- EXERCISE DIRECTIONS:
Gather, from the data below, each line in which the word "الصفات" occurs.

============

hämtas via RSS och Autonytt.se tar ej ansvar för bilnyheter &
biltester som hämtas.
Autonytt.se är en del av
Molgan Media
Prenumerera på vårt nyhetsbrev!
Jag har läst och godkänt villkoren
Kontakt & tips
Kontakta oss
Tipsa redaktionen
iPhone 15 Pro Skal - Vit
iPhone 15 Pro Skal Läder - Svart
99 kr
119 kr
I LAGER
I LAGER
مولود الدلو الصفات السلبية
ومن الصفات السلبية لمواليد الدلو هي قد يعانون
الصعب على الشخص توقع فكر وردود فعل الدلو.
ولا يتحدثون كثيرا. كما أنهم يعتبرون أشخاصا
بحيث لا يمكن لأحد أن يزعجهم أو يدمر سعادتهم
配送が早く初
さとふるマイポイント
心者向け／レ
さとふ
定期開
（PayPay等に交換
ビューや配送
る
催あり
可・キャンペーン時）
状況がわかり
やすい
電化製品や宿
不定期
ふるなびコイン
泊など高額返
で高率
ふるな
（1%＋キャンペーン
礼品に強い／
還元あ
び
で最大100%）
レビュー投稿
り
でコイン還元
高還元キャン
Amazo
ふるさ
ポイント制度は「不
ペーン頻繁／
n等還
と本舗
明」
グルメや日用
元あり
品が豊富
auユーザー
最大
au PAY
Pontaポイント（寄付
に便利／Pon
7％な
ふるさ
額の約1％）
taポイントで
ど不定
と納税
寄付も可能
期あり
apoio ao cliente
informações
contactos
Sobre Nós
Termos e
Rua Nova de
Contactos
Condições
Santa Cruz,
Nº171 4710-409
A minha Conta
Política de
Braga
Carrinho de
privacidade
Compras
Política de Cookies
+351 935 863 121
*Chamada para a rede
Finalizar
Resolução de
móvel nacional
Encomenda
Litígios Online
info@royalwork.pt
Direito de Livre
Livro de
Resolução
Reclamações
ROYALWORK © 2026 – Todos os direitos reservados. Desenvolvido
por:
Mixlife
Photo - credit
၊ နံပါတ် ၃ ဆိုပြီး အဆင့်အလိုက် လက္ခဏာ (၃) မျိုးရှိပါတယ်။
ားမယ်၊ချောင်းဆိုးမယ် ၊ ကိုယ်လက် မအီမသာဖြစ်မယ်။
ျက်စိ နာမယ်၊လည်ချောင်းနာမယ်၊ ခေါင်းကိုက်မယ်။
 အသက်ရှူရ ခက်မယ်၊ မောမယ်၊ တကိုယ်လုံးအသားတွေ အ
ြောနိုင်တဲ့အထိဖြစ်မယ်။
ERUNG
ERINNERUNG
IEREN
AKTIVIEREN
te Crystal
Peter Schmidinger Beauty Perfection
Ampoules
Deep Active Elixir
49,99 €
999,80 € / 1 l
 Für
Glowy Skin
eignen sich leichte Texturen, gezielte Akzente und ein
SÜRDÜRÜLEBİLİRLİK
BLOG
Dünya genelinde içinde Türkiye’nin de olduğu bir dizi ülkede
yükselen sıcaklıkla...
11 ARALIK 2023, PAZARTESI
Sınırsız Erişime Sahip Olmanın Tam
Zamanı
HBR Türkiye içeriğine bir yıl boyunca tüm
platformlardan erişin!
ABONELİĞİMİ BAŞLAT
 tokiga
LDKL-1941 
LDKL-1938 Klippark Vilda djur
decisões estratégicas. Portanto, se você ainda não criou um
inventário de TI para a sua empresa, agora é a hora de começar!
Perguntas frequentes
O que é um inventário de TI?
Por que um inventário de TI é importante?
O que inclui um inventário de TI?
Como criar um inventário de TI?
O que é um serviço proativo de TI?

============

- SOLUTION BELOW:
مولود الدلو الصفات السلبية
ومن الصفات السلبية لمواليد الدلو هي قد يعانون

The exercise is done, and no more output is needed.